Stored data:
<<<<
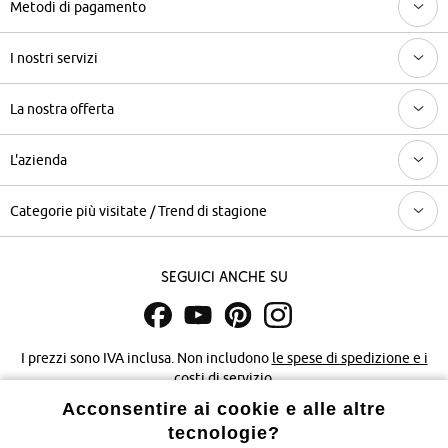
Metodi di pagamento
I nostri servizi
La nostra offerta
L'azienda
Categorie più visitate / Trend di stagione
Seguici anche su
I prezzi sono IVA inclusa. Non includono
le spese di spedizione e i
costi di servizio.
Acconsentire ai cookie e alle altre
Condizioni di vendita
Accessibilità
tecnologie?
>>>>
## Task objective:
Could you retype the text lines from all the rows, leaving the pictures out of your answer?

## Output of the task:
Metodi di pagamento
I nostri servizi
La nostra offerta
L'azienda
Categorie più visitate / Trend di stagione
Seguici anche su
I prezzi sono IVA inclusa. Non includono
le spese di spedizione e i
costi di servizio.
Acconsentire ai cookie e alle altre
Condizioni di vendita
Accessibilità
tecnologie?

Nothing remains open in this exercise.